3. Training curricula and Continuing Professional Development

3.1 Julia Moore’s Future Forum report raised some particular concerns with the Post-graduate Deanery system and AML supports many of the points made, in particular the fact that Deaneries often operate differently across the country, have very different systems and practices and implement their own policies. With staff leaving the Deaneries and the workforce planning functions of SHAs closing down there is a potential training vacuum and the Government need to come forward with specific proposals for eradicating the existing fragmentation and making Deaneries far more outward facing and inclusive in the way they do business.

3.2 In both initial graduate training and postgraduate education we believe that much more emphasis should be placed on patient communication and customer service. Clinical skills are rightly the main priority of the training system but there is currently very little in the system which helps staff understand how to talk to patients, explain issues that have arisen or just to ensure that their experience is a positive one. Patient satisfaction is not just about the treatment that is provided by the clinician, it is also includes engagement and respect, access, choice, convenience and safety, and the NHS should recognise that much can be learned from the independent sector. Aligned to the Government’s plans for a Duty of Candour, our position is that staff are not always going to have the communication skills required to manage delicate situations or stressed patients and putting a more commercial focus on training could lead to patients having a far better experience of the NHS.

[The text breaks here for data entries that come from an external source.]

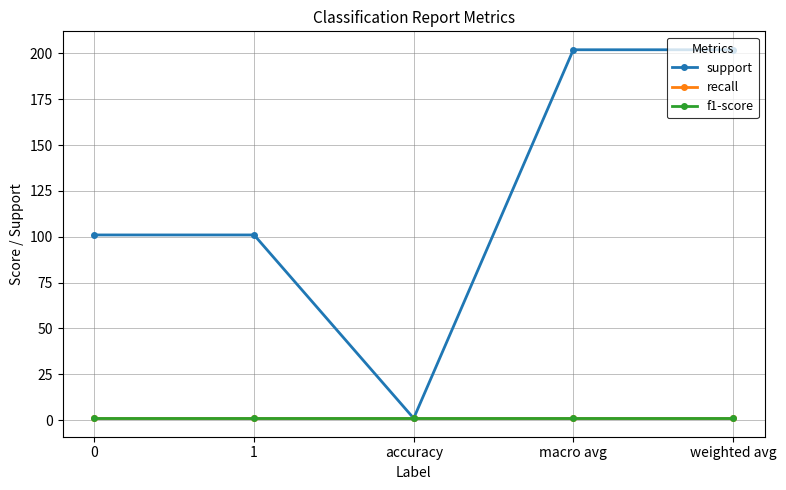

Does the chart have visible grid lines?

Yes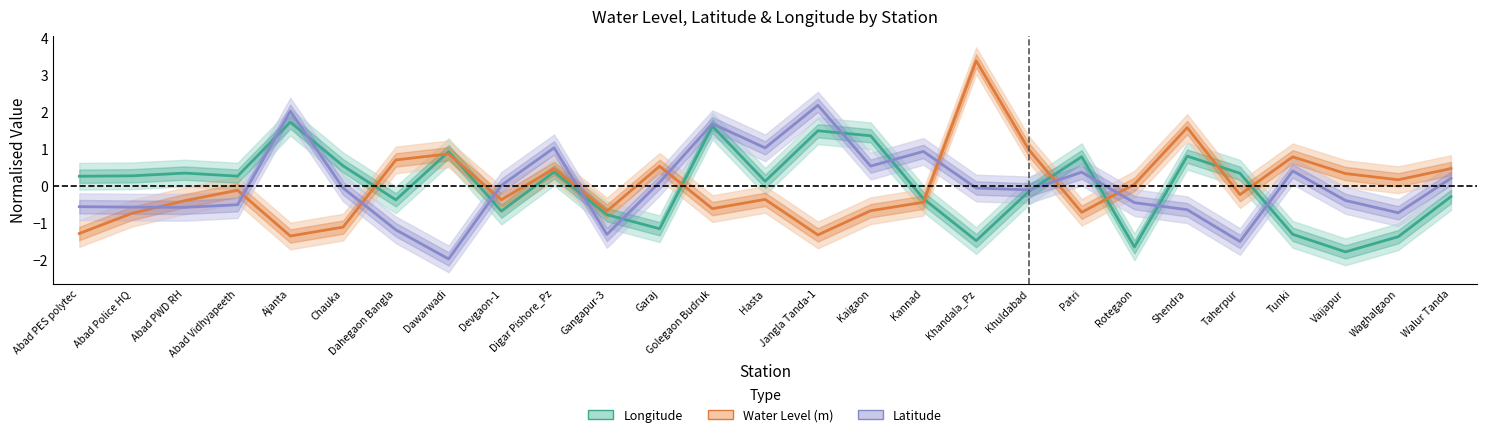

Is the value of Latitude at Abad Police HQ greater than the value of Water Level (m) at Golegaon Budruk?

Yes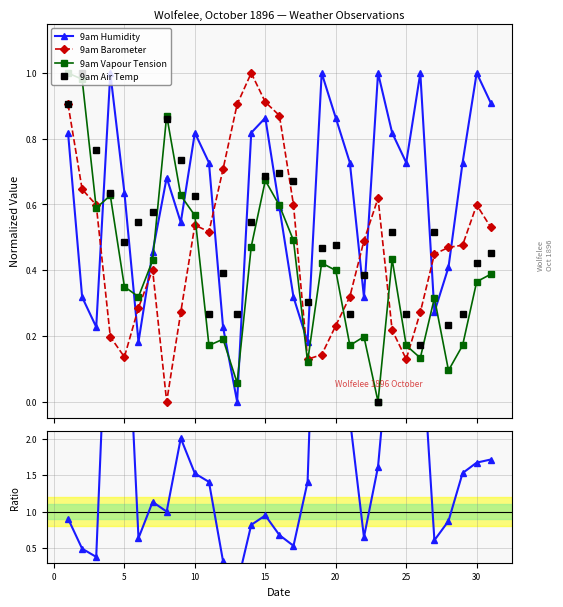

True or false: 9am Vapour Tension has more than 2 interior local peaks.

True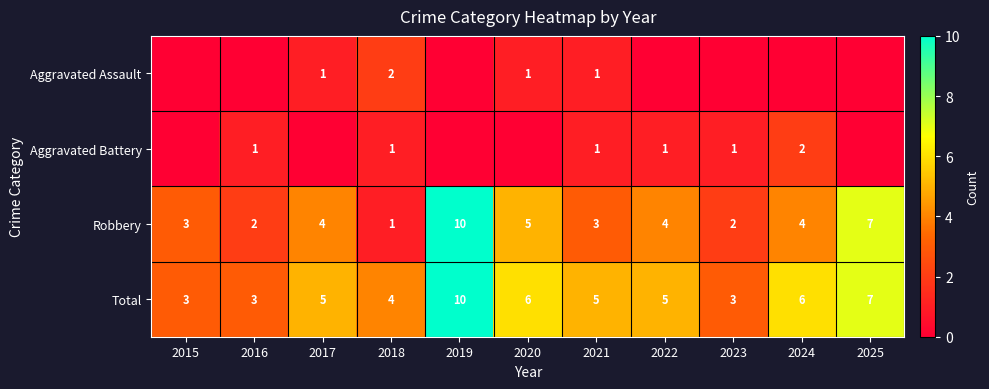

What is the difference between the second highest and minimum values in the Total series?

4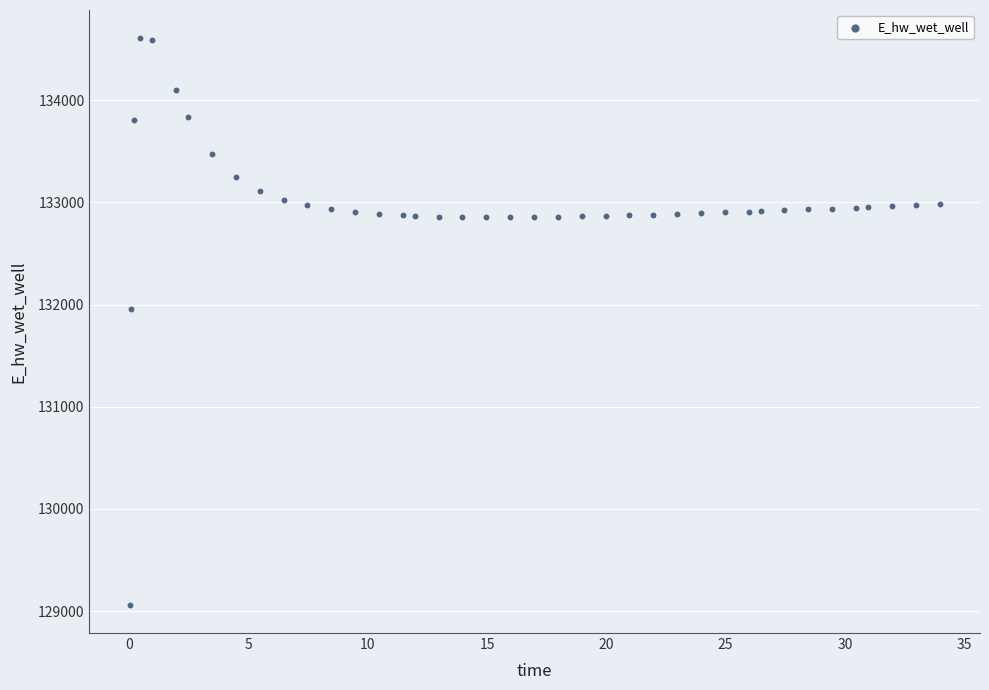

What Y value in the scatter plot is closest to 131834?

131955.0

3.3 Continuing Professional Development is a vitally important way of improving individual clinicians’ skills and keeping up to date with changes to medical practice and technology. AML also believes that training can be a helpful way of integrating care provision by running modules across organisational boundaries and structured in such a way that the package mirrors the integration required under Monitor’s licensing regime. This could be a very helpful lever for improved integration across the service and developing innovative packages of care delivered by different entities.